Em angola, já representou em várias províncias e tem participado de uma forma constante em vários festivais organizados por grupos teatrais, Ministério da Cultura, organizações teatrais nomeadamente no Festival de Teatro do Cazenga (FESTECA), Festival de Teatro da Paz (FESTEAPAZ), Circuito Internacional de Teatro (CIT), Angola independente (Atos e cenas), entre outros. Para além das suas participações nacionais Manuel Teixeira já representou Angola em festivais internacionais como por exemplo: Festival Internacional de Teatro do Congo (RDC), na primeira bienal dos jovens criadores da CPLP (Cabo Verde) e em campanhas publicitárias gravadas em Portugal.
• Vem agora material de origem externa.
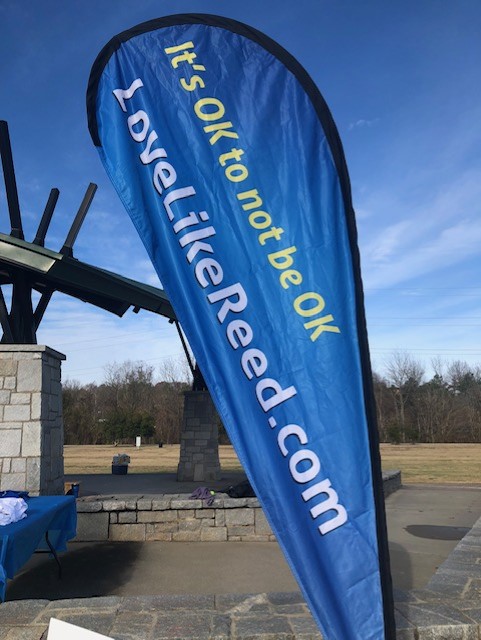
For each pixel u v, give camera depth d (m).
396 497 10.43
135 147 2.96
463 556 4.84
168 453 28.94
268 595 3.66
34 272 7.95
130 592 4.63
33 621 3.24
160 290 10.94
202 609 3.40
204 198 2.84
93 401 53.72
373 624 2.25
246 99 2.96
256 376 2.60
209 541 6.46
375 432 2.48
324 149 2.84
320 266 2.69
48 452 7.07
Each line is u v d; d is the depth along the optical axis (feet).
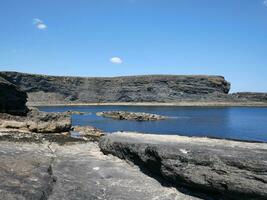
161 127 239.91
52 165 64.64
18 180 52.31
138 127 238.68
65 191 52.31
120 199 51.13
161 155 56.75
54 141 89.20
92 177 60.08
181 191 54.08
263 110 537.24
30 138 89.97
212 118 340.39
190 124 267.59
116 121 289.94
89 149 81.97
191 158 53.42
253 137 185.16
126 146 68.69
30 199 46.52
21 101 147.23
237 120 315.37
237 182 47.83
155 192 54.03
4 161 60.95
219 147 59.06
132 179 59.57
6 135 91.50
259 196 46.11
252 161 47.98
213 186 50.16
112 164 67.77
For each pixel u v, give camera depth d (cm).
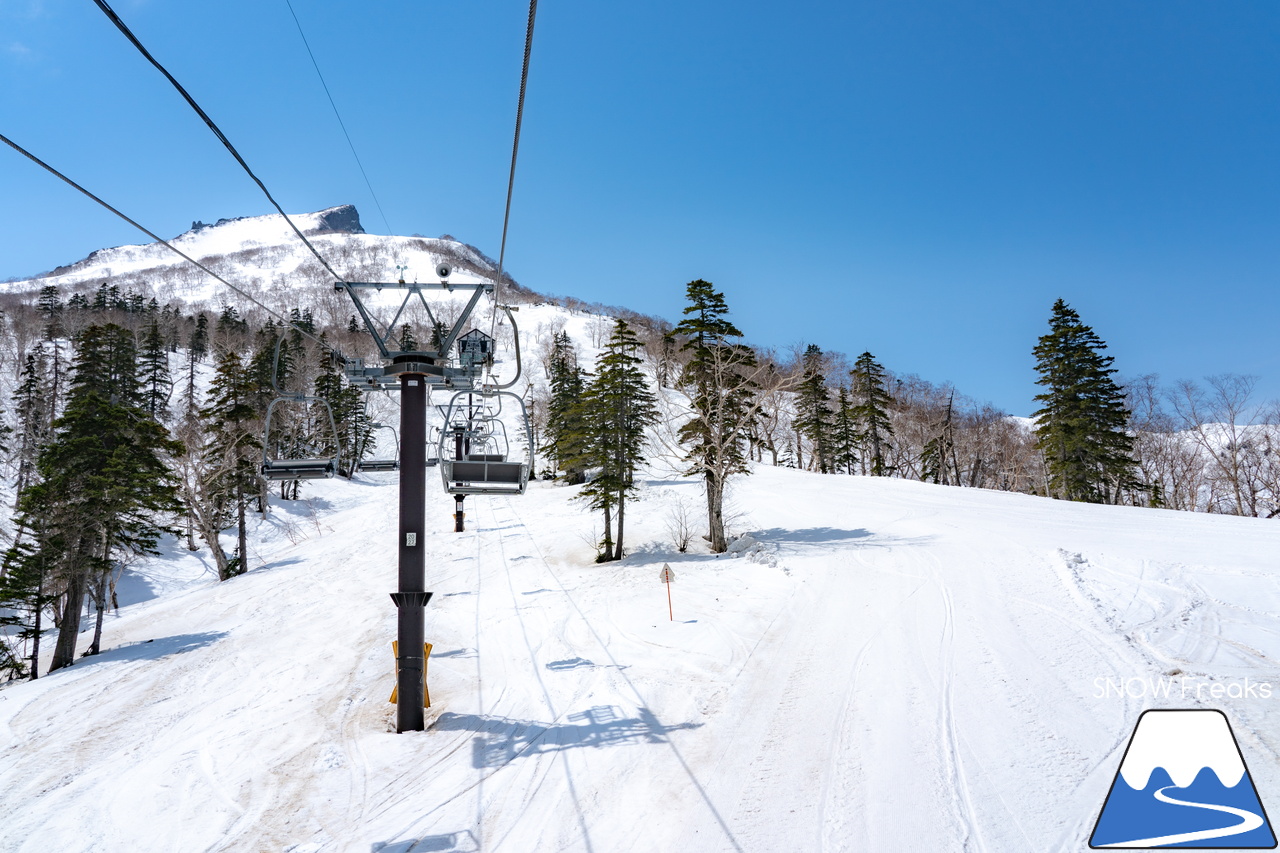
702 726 1383
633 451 3669
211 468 4838
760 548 3153
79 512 2852
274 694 1797
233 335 14712
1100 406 4784
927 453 7244
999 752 1158
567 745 1336
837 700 1448
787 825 1005
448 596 3030
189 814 1138
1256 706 1199
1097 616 1767
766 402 4238
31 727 1670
Fruto desse árduo trabalho Manuel Teixeira já foi homenageado, um desses tributos foi feito na 7ª Edição do FESTECA, e já arrebatou vários prémios individuais e coletivos com o seu grupo. Dois prémios cidade de Luanda com as obras Avó Mbaxi e a história de Chamavo (na qual interpretou o personagem de Avó Mbaxi) e poeiras das poeiras, prêmio identidade pela SADC e UNAC, e a maior premiação em Angola de artes na categoria de teatro, “O Prémio Nacional de Cultura e Artes (2015) ”.
Não parou por aí, já participou em novelas como: Caminhos Cruzados (na qual interpretou o burlesco personagem de Sanguito), Sede de Viver, Única Mulher, as duas primeiras produzidas pela TPA e a última com produção portuguesa.
No cinema também tem o seu registo na participação nos filmes Heroi, O Mbacu, Os Emplastos, este último produzido pela Tulane e realizado por Alberto Botelho. Fez um filme internacional realizada por uma equipe italiana, mas até hoje não viu o filme tanto que o mesmo não se lembra até do título.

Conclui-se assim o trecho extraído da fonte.